PDF Form Source
Last updated
Last updated
A PDF Form Source object provides users with the functionality of extracting data from a fillable PDF document. A fillable PDF document comprises certain data points or digital fields that are editable by a user using any modern PDF viewer.
They are often used instead of official documents on the web. The PDF Form Source object detects those points, extracts the written data, and creates relative fields for them.
Select the PDF Form Source object from the Toolbox and drag and drop it onto the dataflow designer.
Right-click on the PDF Form Source object’s header and select the Properties option from the context menu.
A configuration window will open, as shown below.
Provide the File Path for the fillable PDF document.
Owner Password: If the file is protected, then enter the password that is configured by the owner of the fillable PDF document. If the file is not protected, this option can be left blank.
Use UTF-8 Encoding: Check this option if the file is UTF-8 i.e., Unicode Transformation Format – 8-bit, encoded.
Click Next.
This is the Layout Builder window, where you can see the data fields extracted from the fillable PDF document. Click Next.
This is the Config Parameters window. Click Next.
This is the General Options window. Click OK.
Right-click on the PDF Form Source object’s header and select Preview Output from the context menu.
View the data through the Data Preview window.
The data is now available for mapping. For simplicity, we will delete the non-required data fields and store the output in a separate file. To store the data, we must write it to a destination file.
We are using a Delimited Destination object. Drag-and-drop the Delimited Destination object onto the dataflow designer and map the fields from the PDF Form Source object to the destination object.

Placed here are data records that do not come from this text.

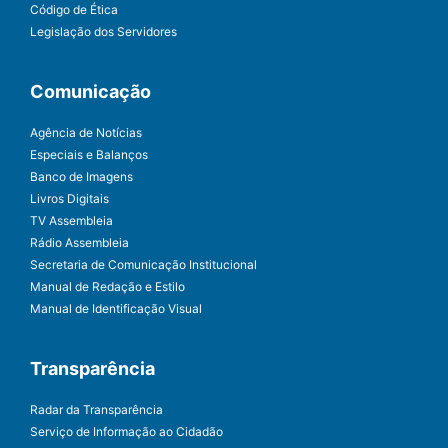
Código de Ética
Legislação dos Servidores
Comunicação
Agência de Notícias
Especiais e Balanços
Banco de Imagens
Livros Digitais
TV Assembleia
Rádio Assembleia
Secretaria de Comunicação Institucional
Manual de Redação e Estilo
Manual de Identificação Visual
Transparência
Radar da Transparência
Serviço de Informação ao Cidadão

Right-click on the fields that you do not want to store and select the Remove Element option.
Simply double-click or right-click on the Delimited Destination object’s header and select the Properties option from the context menu. Specify the File Path where you want to store the destination file. Click OK.
To preview the data, right-click on the destination object’s header and select Preview Output from the context menu.
Here, you can see the data of the selected fields.
This is how a PDF Form Source object is used in Astera to mine data points/digital fields from fillable PDF documents.